= What you have to do =
Which lines below contain "more"? Copy every one of them.

= Material provided =
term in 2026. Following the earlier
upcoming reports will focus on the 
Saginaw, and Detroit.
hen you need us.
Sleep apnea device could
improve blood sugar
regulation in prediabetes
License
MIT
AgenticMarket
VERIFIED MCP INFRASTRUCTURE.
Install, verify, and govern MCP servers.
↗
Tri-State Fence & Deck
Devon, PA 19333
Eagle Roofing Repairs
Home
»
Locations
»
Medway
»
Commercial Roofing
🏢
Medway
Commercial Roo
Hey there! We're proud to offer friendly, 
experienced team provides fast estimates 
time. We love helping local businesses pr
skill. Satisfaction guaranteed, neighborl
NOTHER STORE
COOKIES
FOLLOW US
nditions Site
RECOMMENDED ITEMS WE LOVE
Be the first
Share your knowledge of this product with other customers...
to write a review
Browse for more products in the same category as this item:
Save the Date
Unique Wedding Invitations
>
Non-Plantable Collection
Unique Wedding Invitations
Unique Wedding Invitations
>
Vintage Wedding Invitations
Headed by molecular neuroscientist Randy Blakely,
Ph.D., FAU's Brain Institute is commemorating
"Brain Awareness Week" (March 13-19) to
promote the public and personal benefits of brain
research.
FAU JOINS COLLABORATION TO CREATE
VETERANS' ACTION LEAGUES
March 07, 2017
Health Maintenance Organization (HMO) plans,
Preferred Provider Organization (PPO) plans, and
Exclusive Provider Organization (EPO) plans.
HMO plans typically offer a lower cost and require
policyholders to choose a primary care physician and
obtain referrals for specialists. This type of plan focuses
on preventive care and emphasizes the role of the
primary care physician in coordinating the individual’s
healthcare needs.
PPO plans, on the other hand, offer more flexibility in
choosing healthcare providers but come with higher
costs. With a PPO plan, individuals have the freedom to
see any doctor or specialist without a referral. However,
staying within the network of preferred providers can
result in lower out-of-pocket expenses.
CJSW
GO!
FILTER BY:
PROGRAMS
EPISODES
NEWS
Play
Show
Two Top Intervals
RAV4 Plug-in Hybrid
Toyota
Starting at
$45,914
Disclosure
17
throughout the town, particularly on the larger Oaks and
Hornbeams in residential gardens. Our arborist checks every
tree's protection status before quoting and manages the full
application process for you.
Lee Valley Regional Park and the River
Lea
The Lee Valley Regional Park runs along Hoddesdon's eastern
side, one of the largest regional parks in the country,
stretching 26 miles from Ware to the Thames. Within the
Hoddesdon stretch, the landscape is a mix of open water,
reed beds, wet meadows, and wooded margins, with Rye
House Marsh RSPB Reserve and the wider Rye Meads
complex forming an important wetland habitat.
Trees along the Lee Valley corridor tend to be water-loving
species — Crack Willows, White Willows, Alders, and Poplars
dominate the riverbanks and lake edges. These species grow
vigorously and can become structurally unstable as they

= Expected answer =
Browse for more products in the same category as this item:
PPO plans, on the other hand, offer more flexibility in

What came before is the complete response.